Established in 2012, it is the largest marine reserve in Belize, covering an area of approximately 131,690 hectares (325,412 acres), which includes Turneffe Atoll and the surrounding open sea.

Visiting Turneffe Atoll Marine Reserve

Map of Belize's three atolls

Turneffe Atoll Marine Reserve is located 20 miles (32 km) off the coast of Belize City and it is accessible by boat, plane and helicopter. By boat, it takes approximately 1.5 hours to get there and flying there takes about 20 minutes.

Most people visit Turneffe for recreational activities such as diving, snorkeling and sport fishing. The area has over 60 well-known dive sites and its back-reef flats, creeks, channels and seagrasses offer world-class sport fishing for bonefish, permit, tarpon and several other species. In fact, the area is recognized as one of the world’s best fishing destinations for bonefish and permit.

Day trips to Turneffe from San Pedro, Caye Caulker, Placencia, and Hopkins are popular but many people choose to stay overnight. Whilst there are no settlements on any of the cayes that make up Turneffe Atoll, there are several high-end resorts (e.g. Belize Dive Haven) and educational/ research facilities.

Turneffe Atoll is important to Belize’s conservation efforts since it includes an assemblage of regionally important ecosystems of remarkable biodiversity and beauty, as well as of great scientific value. For example, the marine reserve encompasses three spawning aggregation sites and Belize’s primary American Saltwater Crocodile nesting site.

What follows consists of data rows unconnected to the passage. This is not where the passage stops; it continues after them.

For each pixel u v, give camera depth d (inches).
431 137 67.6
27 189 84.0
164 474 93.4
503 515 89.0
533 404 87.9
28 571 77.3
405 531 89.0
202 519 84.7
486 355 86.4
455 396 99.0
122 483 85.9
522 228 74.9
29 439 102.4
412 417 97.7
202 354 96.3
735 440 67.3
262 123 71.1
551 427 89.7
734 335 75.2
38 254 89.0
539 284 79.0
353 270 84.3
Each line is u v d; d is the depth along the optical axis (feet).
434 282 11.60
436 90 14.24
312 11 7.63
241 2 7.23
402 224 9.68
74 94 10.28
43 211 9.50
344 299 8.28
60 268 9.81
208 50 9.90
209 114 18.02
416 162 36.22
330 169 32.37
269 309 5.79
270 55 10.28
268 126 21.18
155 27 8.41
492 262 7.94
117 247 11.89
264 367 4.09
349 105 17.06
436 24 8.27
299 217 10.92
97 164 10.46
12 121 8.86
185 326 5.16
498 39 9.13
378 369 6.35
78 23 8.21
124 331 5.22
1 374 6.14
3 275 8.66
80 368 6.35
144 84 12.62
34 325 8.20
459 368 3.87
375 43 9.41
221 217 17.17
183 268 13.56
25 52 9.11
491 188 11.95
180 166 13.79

The area is also the habitat of many species of global conservation concern, among them the critically endangered hawksbill turtle and goliath grouper, and the endangered green and loggerhead turtles. Additionally, it is the habitat for the threatened white spotted toadfish, and pelagic and migratory species such as marlin, sailfish, wahoo, kingfish, tuna (bonito and (yellowfin), mackerel, jack (amber, horse-eye, crevalle), and shark.